_Twoje zadania_:
- 1) Odpowiedz krótko na pytania do tekstu o agregatorach:
(a) Który agregator autor nazywa mało znaną perłą?
(b) Do czego służy /r/ExperiencedDevs?
(c) Kto ocenia jakość artykułów trafiających do Vived?
- 2) Czy te stwierdzenia zgadzają się z tekstem o agregatorach? Przy każdym odpowiedz „tak” lub „nie” i przytocz dokładnie rozstrzygające słowa tekstu.
(a) Lobste.rs agreguje niskopoziomowe, techniczne tematy.
(b) /r/ExperiencedDevs służy głównie do dzielenia się źródłami.
(c) W Vived treści według zainteresowań rozdziela algorytm.
- 3) Przepisz dokładnie fragment tekstu o agregatorach od słów „Na koniec polecam” do słów „treści interesują użytkownika.”.

Dlatego też osobiście bardzo lubię newslettery i agregatory, szczególnie te trochę bardziej niszowe. O ile każdy kojarzy pewnie Hacker Newsy (aczkolwiek osobiście polecam raczej alternatywne interfejsy do ich konsumpcji), to mało znaną perłą jest Lobste.rs, agregujący bardzo niskopoziomowe, techniczne tematy, na które trudno wpaść w innych miejscach. Bardzo ciekawe rzeczy trafiają też na /r/programming, podobnie jak na subreddity związane z konkretnymi technicznymi ekosystemami, a także rewelacyjny /r/ExperiencedDevs, który służy nie tyle do dzielenia się źródłami, co dyskusji na mało oczywiste tematy wśród ludzi posiadających spore branżowe doświadczenie. Z polskich źródeł używających “społecznej kuracji” sukcesywnie rozwija się ohmydev.pl.
Na koniec polecam oczywiście naszą aplikację Vived. Naprawdę jesteśmy z niego dumni i staramy się uczynić go najlepszym katalogiem treści IT, który pozwoli Wam odciąć się od całego spamu i rzeczywiście dostawać tylko te istotne (lub po prostu wysokiej jakości) materiały. A to wszystko dzięki temu, że każdy trafiający do niego artykuł jest presekcjonowany przez specjalistów branżowych, którzy oceniają jakość artykułów, a następnie algorytm rozdziela treści po wybranych zainteresowaniach i uczy się na bieżąco jakie treści interesują użytkownika.

_Dostarczone dane_:
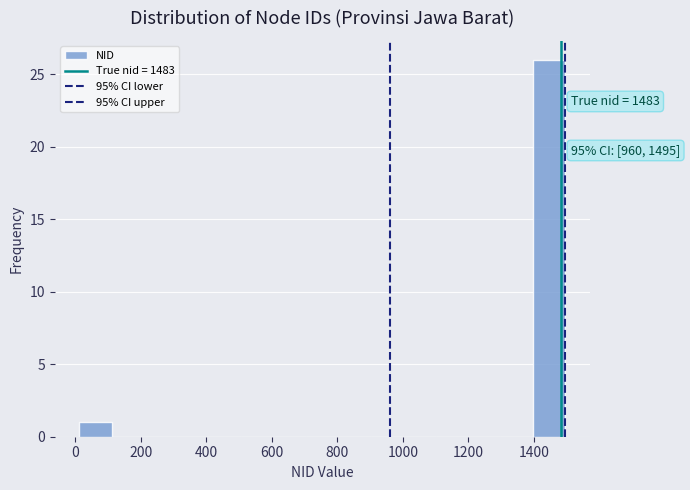

Which range on the x-axis has the tallest bar?

1400 to 1500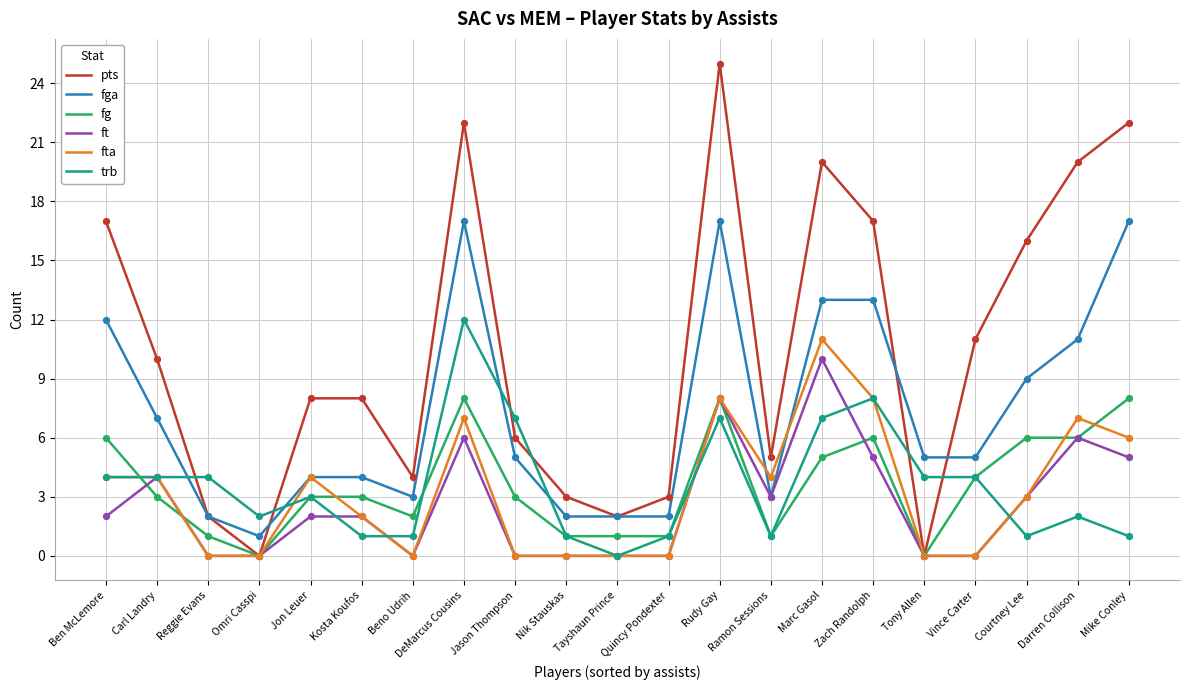

What are all the series names shown in the legend?

pts, fga, fg, ft, fta, trb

_Odpowiedzi po kolei_:
- 1)
(a) Lobste.rs.
(b) Do dyskusji na mało oczywiste tematy wśród ludzi posiadających spore branżowe doświadczenie.
(c) Specjaliści branżowi.

- 2)
(a) Tak: „agregujący bardzo niskopoziomowe, techniczne tematy”.
(b) Nie: „służy nie tyle do dzielenia się źródłami, co dyskusji na mało oczywiste tematy”.
(c) Tak: „algorytm rozdziela treści po wybranych zainteresowaniach”.

- 3)
Na koniec polecam oczywiście naszą aplikację Vived. Naprawdę jesteśmy z niego dumni i staramy się uczynić go najlepszym katalogiem treści IT, który pozwoli Wam odciąć się od całego spamu i rzeczywiście dostawać tylko te istotne (lub po prostu wysokiej jakości) materiały. A to wszystko dzięki temu, że każdy trafiający do niego artykuł jest presekcjonowany przez specjalistów branżowych, którzy oceniają jakość artykułów, a następnie algorytm rozdziela treści po wybranych zainteresowaniach i uczy się na bieżąco jakie treści interesują użytkownika.